Feature by Rachel Ashenden | 11 Mar 2025

How are emerging artists and architects responding to generation-defining moments such as technological advances, climate catastrophe and shifting cultural identities? Every year, RSA New Contemporaries provides a window into how Scotland’s most promising art school graduates are forging their creative perspectives and distinctive styles. Now in its sixteenth edition, the showcase offers an incisive look at the themes shaping contemporary art. Running alongside it is Delia Baillie: Memory Box, a heartfelt homage to the late Dundonian artist and Duncan of Jordanstone College of Art & Design lecturer, whose influence continues to shape Scotland’s artistic landscape.
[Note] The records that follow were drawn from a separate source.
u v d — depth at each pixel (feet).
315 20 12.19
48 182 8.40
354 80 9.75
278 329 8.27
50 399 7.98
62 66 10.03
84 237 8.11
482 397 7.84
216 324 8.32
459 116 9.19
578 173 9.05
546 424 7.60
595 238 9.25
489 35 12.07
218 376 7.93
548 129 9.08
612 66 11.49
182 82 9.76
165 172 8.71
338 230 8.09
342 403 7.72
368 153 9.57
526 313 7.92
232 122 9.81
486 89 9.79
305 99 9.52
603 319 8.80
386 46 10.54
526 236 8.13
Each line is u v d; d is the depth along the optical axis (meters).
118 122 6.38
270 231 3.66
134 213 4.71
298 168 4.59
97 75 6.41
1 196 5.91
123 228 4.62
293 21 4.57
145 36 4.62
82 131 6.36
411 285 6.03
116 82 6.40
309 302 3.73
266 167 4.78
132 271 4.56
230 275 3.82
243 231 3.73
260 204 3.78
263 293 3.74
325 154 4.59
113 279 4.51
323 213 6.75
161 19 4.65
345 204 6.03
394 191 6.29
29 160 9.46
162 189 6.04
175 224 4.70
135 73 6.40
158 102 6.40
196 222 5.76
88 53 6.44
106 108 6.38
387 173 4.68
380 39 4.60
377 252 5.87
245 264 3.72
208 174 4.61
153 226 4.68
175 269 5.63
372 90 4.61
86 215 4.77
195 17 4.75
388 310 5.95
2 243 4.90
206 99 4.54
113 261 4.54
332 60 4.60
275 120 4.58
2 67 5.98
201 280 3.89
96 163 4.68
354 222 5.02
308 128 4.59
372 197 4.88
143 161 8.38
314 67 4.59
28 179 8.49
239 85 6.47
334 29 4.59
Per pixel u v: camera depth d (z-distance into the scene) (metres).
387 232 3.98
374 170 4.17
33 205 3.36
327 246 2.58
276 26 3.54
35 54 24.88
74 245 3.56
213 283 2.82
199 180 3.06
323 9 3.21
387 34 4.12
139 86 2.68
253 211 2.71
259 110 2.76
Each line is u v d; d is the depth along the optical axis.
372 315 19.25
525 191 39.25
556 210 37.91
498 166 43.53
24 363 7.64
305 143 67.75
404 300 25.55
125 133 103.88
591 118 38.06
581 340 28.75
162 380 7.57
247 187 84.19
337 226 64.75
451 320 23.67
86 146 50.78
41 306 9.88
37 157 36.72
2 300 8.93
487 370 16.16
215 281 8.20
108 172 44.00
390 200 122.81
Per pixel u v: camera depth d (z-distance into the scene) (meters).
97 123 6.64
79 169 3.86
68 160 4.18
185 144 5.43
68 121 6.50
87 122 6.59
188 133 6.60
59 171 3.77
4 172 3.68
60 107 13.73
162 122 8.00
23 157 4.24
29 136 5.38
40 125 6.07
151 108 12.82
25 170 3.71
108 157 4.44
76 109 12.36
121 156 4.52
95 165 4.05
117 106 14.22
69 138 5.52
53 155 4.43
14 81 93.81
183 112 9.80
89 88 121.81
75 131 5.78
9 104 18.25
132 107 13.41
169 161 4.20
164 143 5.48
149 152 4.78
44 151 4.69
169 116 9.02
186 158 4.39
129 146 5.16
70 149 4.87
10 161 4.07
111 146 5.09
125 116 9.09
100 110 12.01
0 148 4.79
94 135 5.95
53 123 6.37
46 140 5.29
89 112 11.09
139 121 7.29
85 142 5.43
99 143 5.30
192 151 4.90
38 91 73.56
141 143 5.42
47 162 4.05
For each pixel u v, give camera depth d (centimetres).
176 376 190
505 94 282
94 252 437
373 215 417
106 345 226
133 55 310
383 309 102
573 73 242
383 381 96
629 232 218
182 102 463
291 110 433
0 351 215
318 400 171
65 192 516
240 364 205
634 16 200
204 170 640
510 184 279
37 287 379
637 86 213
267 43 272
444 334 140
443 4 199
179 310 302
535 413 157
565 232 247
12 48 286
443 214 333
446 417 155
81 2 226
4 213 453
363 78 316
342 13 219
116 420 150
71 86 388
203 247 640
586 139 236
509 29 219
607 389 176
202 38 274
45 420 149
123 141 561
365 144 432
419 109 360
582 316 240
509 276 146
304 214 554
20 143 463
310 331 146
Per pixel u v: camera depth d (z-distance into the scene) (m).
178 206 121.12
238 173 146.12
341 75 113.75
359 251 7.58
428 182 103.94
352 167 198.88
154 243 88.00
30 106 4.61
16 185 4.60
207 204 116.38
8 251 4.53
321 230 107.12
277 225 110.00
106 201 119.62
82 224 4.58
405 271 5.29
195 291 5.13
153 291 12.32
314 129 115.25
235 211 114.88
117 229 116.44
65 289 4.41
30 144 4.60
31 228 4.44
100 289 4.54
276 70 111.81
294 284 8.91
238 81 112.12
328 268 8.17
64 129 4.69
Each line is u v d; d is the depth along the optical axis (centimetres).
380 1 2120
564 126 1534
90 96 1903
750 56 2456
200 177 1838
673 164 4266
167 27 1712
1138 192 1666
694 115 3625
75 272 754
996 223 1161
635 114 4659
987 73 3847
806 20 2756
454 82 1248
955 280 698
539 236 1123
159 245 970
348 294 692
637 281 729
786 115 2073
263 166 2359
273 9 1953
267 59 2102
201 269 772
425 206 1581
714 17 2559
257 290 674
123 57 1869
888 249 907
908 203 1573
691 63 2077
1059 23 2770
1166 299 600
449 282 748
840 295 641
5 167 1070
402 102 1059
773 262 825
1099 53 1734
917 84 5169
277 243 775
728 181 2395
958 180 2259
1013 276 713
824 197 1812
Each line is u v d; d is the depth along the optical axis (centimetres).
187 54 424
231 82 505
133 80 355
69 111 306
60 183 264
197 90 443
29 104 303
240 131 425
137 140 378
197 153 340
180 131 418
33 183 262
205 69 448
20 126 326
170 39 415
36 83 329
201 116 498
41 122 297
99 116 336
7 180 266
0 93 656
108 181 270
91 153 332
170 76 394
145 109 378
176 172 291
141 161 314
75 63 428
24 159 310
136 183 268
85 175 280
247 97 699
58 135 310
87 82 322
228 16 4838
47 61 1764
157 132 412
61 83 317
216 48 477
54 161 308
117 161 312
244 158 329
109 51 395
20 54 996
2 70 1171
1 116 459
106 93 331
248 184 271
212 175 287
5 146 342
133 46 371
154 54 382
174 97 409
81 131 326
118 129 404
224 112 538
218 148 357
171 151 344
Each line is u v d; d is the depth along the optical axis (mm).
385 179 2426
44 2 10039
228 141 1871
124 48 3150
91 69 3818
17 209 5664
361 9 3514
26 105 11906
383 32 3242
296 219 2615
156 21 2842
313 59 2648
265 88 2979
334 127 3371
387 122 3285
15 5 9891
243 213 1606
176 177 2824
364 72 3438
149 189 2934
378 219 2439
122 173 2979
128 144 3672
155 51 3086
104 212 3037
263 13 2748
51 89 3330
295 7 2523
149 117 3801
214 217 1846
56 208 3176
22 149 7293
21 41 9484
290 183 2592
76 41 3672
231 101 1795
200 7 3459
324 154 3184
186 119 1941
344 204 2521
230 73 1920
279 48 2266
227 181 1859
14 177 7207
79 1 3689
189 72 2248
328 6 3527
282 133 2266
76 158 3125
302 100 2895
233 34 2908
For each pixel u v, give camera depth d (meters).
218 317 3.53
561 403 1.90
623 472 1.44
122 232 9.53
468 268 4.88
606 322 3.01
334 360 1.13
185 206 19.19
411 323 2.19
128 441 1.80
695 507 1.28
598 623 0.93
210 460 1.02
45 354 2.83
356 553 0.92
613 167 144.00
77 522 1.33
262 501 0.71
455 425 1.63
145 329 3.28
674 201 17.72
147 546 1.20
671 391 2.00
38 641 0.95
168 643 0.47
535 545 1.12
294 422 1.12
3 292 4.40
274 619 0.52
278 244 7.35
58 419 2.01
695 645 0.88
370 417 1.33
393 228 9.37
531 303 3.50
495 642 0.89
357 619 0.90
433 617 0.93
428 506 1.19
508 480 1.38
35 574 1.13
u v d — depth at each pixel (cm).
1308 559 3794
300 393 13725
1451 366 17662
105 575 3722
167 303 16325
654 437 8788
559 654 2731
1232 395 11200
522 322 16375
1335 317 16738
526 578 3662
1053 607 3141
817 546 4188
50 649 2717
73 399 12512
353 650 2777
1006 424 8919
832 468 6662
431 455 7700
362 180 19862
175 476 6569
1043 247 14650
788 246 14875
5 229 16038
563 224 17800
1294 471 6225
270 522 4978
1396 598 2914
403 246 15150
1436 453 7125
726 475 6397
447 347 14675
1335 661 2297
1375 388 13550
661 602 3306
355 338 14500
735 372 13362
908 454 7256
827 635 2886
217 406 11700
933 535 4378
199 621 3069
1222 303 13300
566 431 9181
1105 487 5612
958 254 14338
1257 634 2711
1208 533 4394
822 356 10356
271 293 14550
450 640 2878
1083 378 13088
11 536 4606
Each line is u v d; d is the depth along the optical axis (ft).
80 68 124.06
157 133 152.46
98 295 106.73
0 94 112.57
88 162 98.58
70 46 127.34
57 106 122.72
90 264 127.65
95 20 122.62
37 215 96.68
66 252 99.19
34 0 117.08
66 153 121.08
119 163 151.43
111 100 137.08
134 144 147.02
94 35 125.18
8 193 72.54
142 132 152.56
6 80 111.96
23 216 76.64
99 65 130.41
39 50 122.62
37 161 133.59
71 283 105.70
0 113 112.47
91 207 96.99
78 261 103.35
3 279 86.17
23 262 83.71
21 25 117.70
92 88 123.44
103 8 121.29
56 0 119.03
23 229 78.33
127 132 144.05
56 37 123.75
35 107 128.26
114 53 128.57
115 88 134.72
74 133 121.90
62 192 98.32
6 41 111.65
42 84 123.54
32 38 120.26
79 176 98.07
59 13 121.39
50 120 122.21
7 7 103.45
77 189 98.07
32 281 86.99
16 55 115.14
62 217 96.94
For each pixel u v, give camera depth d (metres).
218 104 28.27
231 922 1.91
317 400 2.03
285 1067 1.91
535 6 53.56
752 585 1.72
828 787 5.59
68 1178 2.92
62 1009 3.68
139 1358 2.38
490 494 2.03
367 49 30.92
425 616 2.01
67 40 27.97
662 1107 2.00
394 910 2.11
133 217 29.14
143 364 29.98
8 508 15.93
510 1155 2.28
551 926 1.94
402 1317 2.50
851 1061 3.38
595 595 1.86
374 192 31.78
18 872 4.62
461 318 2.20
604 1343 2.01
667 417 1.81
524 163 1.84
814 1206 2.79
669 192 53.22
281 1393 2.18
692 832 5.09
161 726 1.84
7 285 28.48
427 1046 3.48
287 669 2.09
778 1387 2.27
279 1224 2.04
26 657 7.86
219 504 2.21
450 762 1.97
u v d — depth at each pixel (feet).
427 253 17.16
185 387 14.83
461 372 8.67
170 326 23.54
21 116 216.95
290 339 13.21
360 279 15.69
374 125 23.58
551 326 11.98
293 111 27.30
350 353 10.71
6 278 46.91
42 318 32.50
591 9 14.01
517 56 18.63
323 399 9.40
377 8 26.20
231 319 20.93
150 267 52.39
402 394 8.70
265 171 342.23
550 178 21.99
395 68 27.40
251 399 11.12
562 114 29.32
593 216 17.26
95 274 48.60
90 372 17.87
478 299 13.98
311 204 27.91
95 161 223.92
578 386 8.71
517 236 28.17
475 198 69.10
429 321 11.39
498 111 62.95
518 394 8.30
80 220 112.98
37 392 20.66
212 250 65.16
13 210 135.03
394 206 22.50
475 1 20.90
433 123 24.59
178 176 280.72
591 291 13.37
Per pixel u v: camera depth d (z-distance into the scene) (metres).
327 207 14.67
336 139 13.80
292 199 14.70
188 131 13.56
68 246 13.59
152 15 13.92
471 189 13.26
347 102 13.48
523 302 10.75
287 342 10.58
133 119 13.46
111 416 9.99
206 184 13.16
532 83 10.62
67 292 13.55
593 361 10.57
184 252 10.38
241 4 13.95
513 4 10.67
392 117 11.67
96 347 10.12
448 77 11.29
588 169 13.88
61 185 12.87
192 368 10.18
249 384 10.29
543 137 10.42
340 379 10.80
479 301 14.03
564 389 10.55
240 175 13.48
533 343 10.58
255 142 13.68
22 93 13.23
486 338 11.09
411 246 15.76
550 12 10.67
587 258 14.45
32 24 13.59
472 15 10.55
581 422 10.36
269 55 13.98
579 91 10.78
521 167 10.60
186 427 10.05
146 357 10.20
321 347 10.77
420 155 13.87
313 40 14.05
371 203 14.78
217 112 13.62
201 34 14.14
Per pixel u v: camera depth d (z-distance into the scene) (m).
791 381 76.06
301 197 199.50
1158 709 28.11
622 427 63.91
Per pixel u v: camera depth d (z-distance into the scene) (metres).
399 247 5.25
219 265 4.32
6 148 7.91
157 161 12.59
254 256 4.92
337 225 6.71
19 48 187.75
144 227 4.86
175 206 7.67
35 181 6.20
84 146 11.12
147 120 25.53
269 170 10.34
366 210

Raised on a sheep farm in rural Argyll, Olivia Priya Foster creates sculptural habitats from the raw materials of her upbringing. Black Sheep began as an autobiographical performance, in which Foster sheared sheep on her family farm. Using the sheepskin, Foster has created a cave-like installation that serves as a documentation of performance. Through a POC lens, Foster excavates her experience of queer rurality, navigating the duality of her Scottish and South Asian identities. This is a deeply personal interrogation of the land she grew up on and her diasporic heritage. A graduate of the Glasgow School of Art, Foster’s 2024 presentation of Black Sheep won her the ‘Best in School’ title at the degree show and a nomination for the Visual Arts Scotland Graduate Award.

Similarly engaged with place and personal history, Jennifer Upson repurposes found materials from her home in The Necessity of Ruins, a work that suggests renewal in the wake of upheaval. Upson began her Fine Art studies at the University of the Highlands and Islands during what she describes as a “turning point” in her life. For this site-specific work, she dismantled and reassembled a wooden lathe stripped from her 200-year-old cottage on the Moray Coast, revealing the hidden framework of home. Once discarded, these architectural fragments find new meaning, reflecting Upson’s process-led approach to change, memory and reconstruction.


We Love the Country, still from performance. Credit: Ahed Alameri.

Madeleine Marg turns her gaze to the all-consuming presence of technology. Her installations expose the algorithmic grip responsible for brain rot and diminishing human-to-human connection. For her Duncan of Jordanstone College of Art & Design (DJCAD) degree show, she presented DINNERS READY, but nobody is listening, an unsettling installation depicting a dismembered family at the dinner table, doomscrolling rather than communicating with each other. In her latest work, Marg casts the most vulnerable of subjects in her installations: a baby. In Ipad Baby, we watch the baby – seemingly the artist herself – grow up disinterested in the non-virtual world. The colour is drained from everything except the glowing screens, lit up like a dopamine hit, pacifying the baby for hours on end. As Marg edges closer to reality, her world-building is no longer dystopian – it is disturbingly familiar.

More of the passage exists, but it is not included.